* Text passage:

──────

Plastiglomerate walk Isafjörður

Dates: 6 Aug 2015
Place: Isafjörður, Iceland

ISAFJÖRÐUR
The second walk was improvised. Upon arriving in Isafjörður, we took a quick walk to a “natural beach”. Our companion had studied geology in Iceland and had another approach to stones than we had previously practiced. He simply knocked a stone open, to examine it and see if we could discern what it consisted of. We came to envy the easiness of just cracking a stone open - just to see what’s inside and to examine it on the inside.

This raised questions such as: How do we treat stones? As something precious or as something at our service? What force are we part of?

The human force is something that comes into the picture when exploring what hybrid matters is and can be - matters that emerge in the epoch of Anthropocene and in the intersection between the manmade and the natural as well as technology, or culture, and nature.

──────

* Data segment:

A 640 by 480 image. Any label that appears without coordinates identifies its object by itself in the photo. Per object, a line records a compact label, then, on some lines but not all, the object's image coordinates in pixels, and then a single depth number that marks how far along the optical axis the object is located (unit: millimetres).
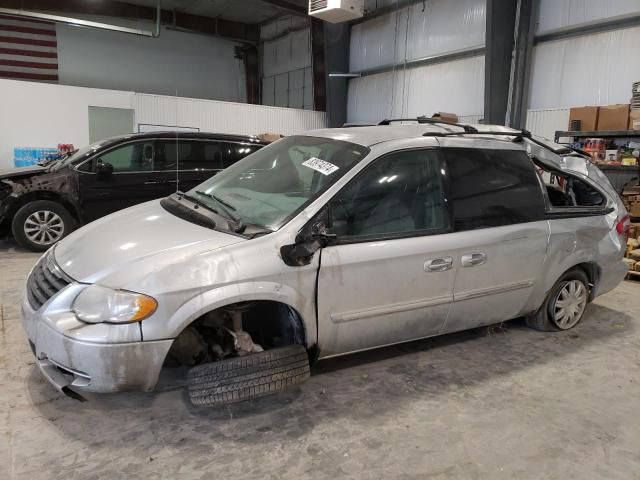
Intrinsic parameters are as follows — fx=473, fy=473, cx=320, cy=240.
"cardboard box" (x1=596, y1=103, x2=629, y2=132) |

──────

* Your objective:
Resume the account of the plastiglomerate walk in Isafjörður, continuing from its last sentence.

* Exercise response:
A few words about the Anthropocene: it’s a relatively new term that some geologists - and others - are using to talk about the geological epoch that they argue that we are in now. They mean that it is characterised by human force - that humans is a particularly strong force upon nature and that humans influence ecosystems. Some say that the Anthropocene started with agriculture, others say it started with the steam engine, yet others say it started with the nuclear power.

Yet others doubt that it even is an Anthropocene epoch that we’re in. And others challenge the concept and want to emphasise that not all humans are equally strong force.

Donna Haraway, for example, would rather call our epoch Capitalocene, to emphasise that some humans have bigger impact than others. With Capitalocene focus shifts to the impact of those with lots of money, which is bigger than those with less money. Jussi Parikka suggests another word, Anthrobscene, to describe our epoch, in which he means that digital and other media should rather be called medianature to emphasise the geology of media.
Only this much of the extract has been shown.